## JOB ITEM
Copy the final lines exactly, starting at the one that contains "неспокойную семейную жизнь" and ending with the last line of the listing below. Pictures are not part of the copy.

┄┄┄┄┄┄┄┄┄┄

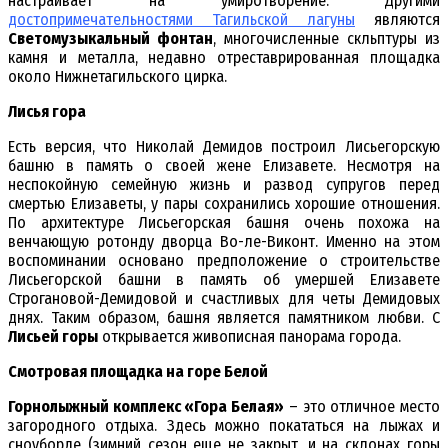
настраивает на умиротворение. Другими
достопримечательностями
Тагильской лагуны
являются
Светомузыкальный фонтан
, многочисленные скльптуры из
камня и металла, недавно отреставрированная площадка
около Нижнетагильского цирка.
Лисья гора
Есть версия, что Николай Демидов построил Лисьегорскую
башню в память о своей жене Елизавете. Несмотря на
неспокойную семейную жизнь и развод супругов перед
смертью Елизаветы, у пары сохранились хорошие отношения.
По архитектуре Лисьегорская башня очень похожа на
венчающую ротонду дворца Во-ле-Виконт. Именно на этом
воспоминании основано предположение о строительстве
Лисьегорской башни в память об умершей Елизавете
Строгановой-Демидовой и счастливых для четы Демидовых
днях. Таким образом, башня является памятником любви. С
Лисьей горы
открывается живописная панорама города.
Смотровая площадка на горе Белой
Горнолыжный комплекс «Гора Белая»
– это отличное место
загородного отдыха. Здесь можно покататься на лыжах и
сноуборде (зимний сезон еще не закрыт, и на склонах горы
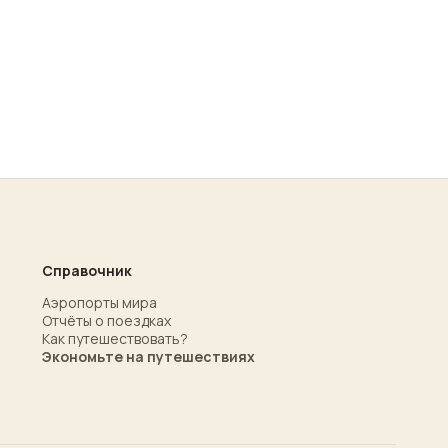
Справочник
Аэропорты мира
Отчёты о поездках
Как путешествовать?
Экономьте на путешествиях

┄┄┄┄┄┄┄┄┄┄

## EXERCISE RESULT
неспокойную семейную жизнь и развод супругов перед
смертью Елизаветы, у пары сохранились хорошие отношения.
По архитектуре Лисьегорская башня очень похожа на
венчающую ротонду дворца Во-ле-Виконт. Именно на этом
воспоминании основано предположение о строительстве
Лисьегорской башни в память об умершей Елизавете
Строгановой-Демидовой и счастливых для четы Демидовых
днях. Таким образом, башня является памятником любви. С
Лисьей горы
открывается живописная панорама города.
Смотровая площадка на горе Белой
Горнолыжный комплекс «Гора Белая»
– это отличное место
загородного отдыха. Здесь можно покататься на лыжах и
сноуборде (зимний сезон еще не закрыт, и на склонах горы
Справочник
Аэропорты мира
Отчёты о поездках
Как путешествовать?
Экономьте на путешествиях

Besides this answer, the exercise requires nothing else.